'''
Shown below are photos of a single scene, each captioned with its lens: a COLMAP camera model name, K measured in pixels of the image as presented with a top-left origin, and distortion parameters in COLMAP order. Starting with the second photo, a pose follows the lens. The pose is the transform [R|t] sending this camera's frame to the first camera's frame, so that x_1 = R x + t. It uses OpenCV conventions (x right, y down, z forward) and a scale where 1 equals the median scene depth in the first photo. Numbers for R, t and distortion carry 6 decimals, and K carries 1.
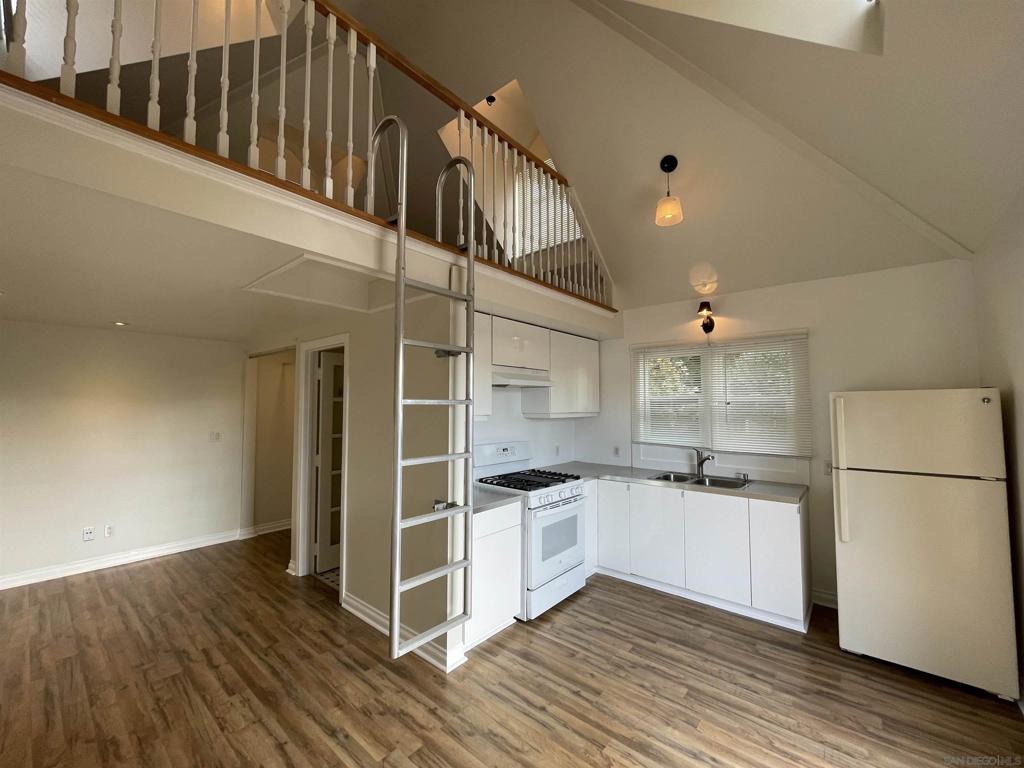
lens RADIAL K [[413.1, 0, 511.7], [0, 413.1, 383.1], [0, 0, 1]] dist [-0.002502, -0.000093]
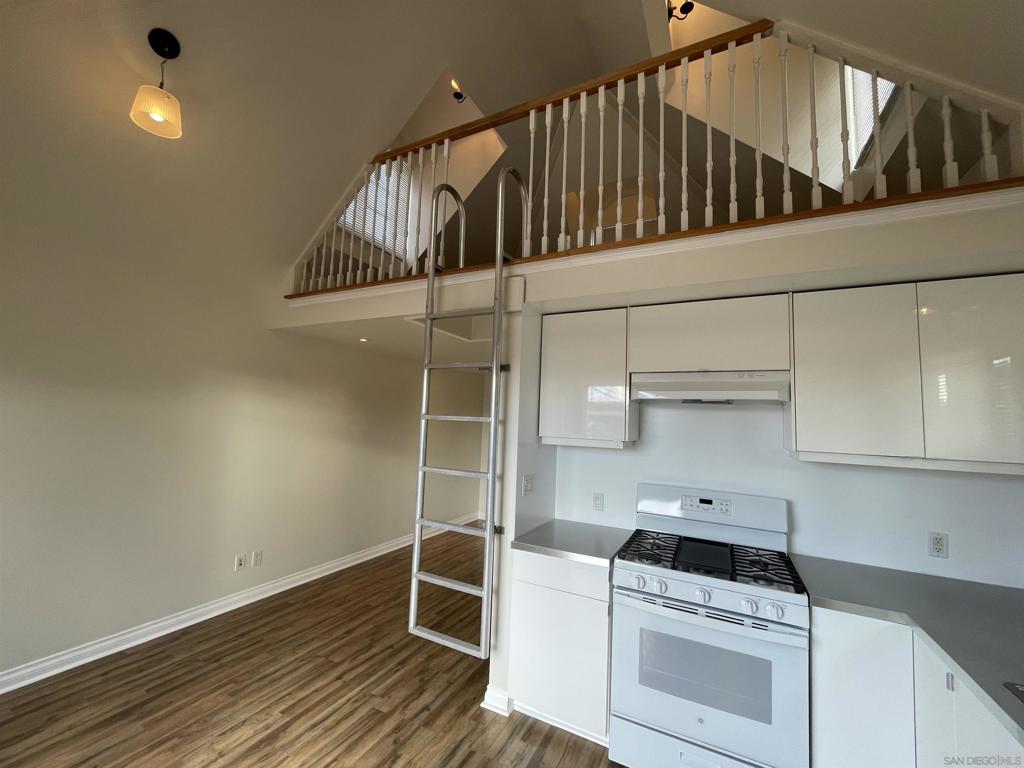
lens RADIAL K [[413.1, 0, 512.9], [0, 413.1, 384.3], [0, 0, 1]] dist [-0.002502, -0.000093]
pose [[0.229452, -0.079151, -0.970096, 0.720847], [0.008643, 0.996814, -0.079287, 0.036642], [0.973281, 0.009808, 0.229406, 0.728781]]
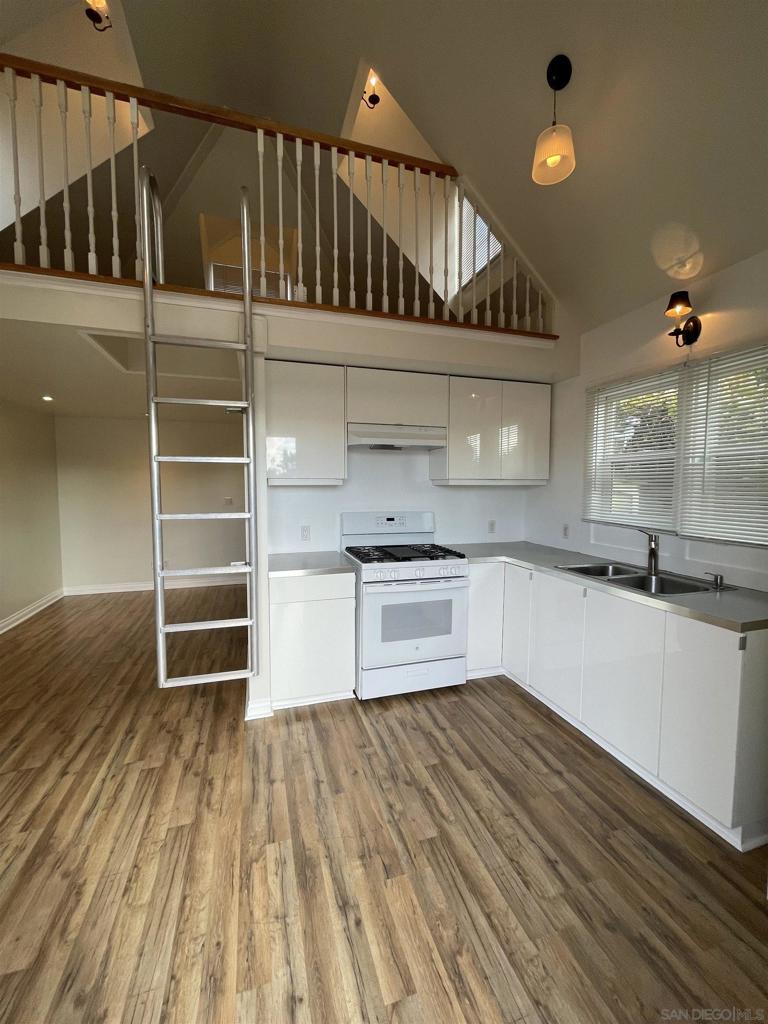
lens RADIAL K [[413.1, 0, 384.1], [0, 413.1, 510.4], [0, 0, 1]] dist [-0.002502, -0.000093]
pose [[0.846935, 0.031466, -0.530765, 0.587668], [0.028393, 0.994146, 0.104244, 0.062841], [0.530938, -0.103358, 0.841084, 0.309262]]
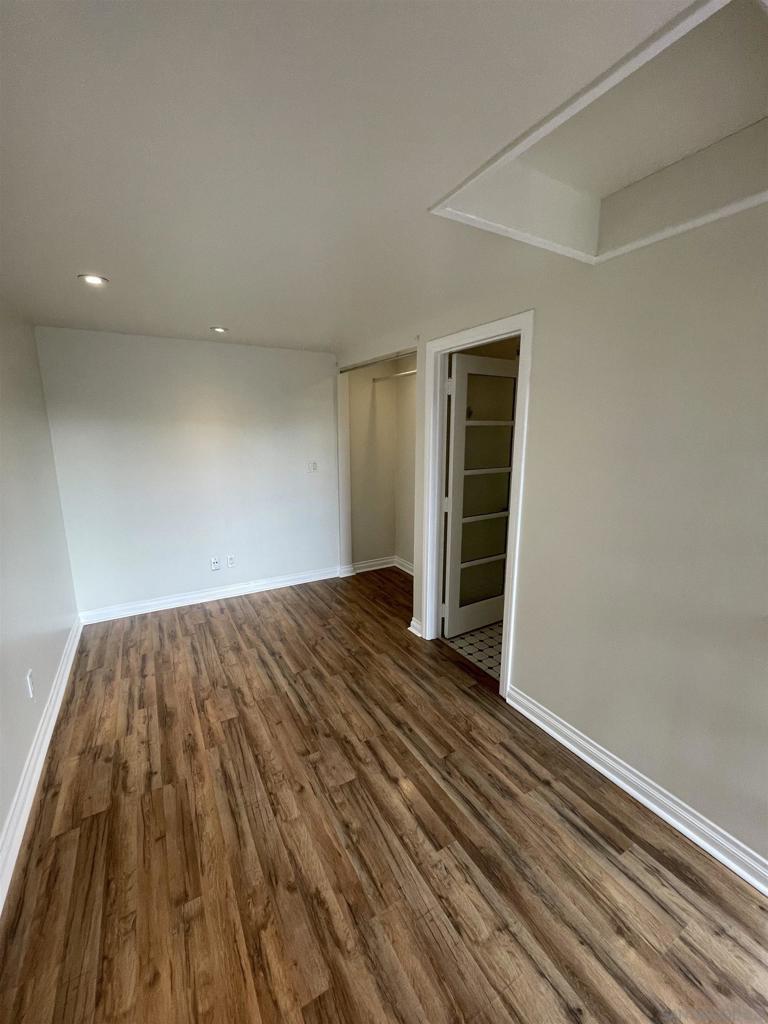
lens RADIAL K [[413.1, 0, 384.8], [0, 413.1, 508.4], [0, 0, 1]] dist [-0.002502, -0.000093]
pose [[0.942636, 0.061866, -0.328040, -0.452028], [0.018925, 0.971193, 0.237541, 0.014426], [0.333286, -0.230122, 0.914311, 0.360490]]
'''
• [Task requirements]
Give back the records above exactly, with no pictures.

• [Response to the exercise]
Shown below are photos of a single scene, each captioned with its lens: a COLMAP camera model name, K measured in pixels of the image as presented with a top-left origin, and distortion parameters in COLMAP order. Starting with the second photo, a pose follows the lens. The pose is the transform [R|t] sending this camera's frame to the first camera's frame, so that x_1 = R x + t. It uses OpenCV conventions (x right, y down, z forward) and a scale where 1 equals the median scene depth in the first photo. Numbers for R, t and distortion carry 6 decimals, and K carries 1.
lens RADIAL K [[413.1, 0, 511.7], [0, 413.1, 383.1], [0, 0, 1]] dist [-0.002502, -0.000093]
lens RADIAL K [[413.1, 0, 512.9], [0, 413.1, 384.3], [0, 0, 1]] dist [-0.002502, -0.000093]
pose [[0.229452, -0.079151, -0.970096, 0.720847], [0.008643, 0.996814, -0.079287, 0.036642], [0.973281, 0.009808, 0.229406, 0.728781]]
lens RADIAL K [[413.1, 0, 384.1], [0, 413.1, 510.4], [0, 0, 1]] dist [-0.002502, -0.000093]
pose [[0.846935, 0.031466, -0.530765, 0.587668], [0.028393, 0.994146, 0.104244, 0.062841], [0.530938, -0.103358, 0.841084, 0.309262]]
lens RADIAL K [[413.1, 0, 384.8], [0, 413.1, 508.4], [0, 0, 1]] dist [-0.002502, -0.000093]
pose [[0.942636, 0.061866, -0.328040, -0.452028], [0.018925, 0.971193, 0.237541, 0.014426], [0.333286, -0.230122, 0.914311, 0.360490]]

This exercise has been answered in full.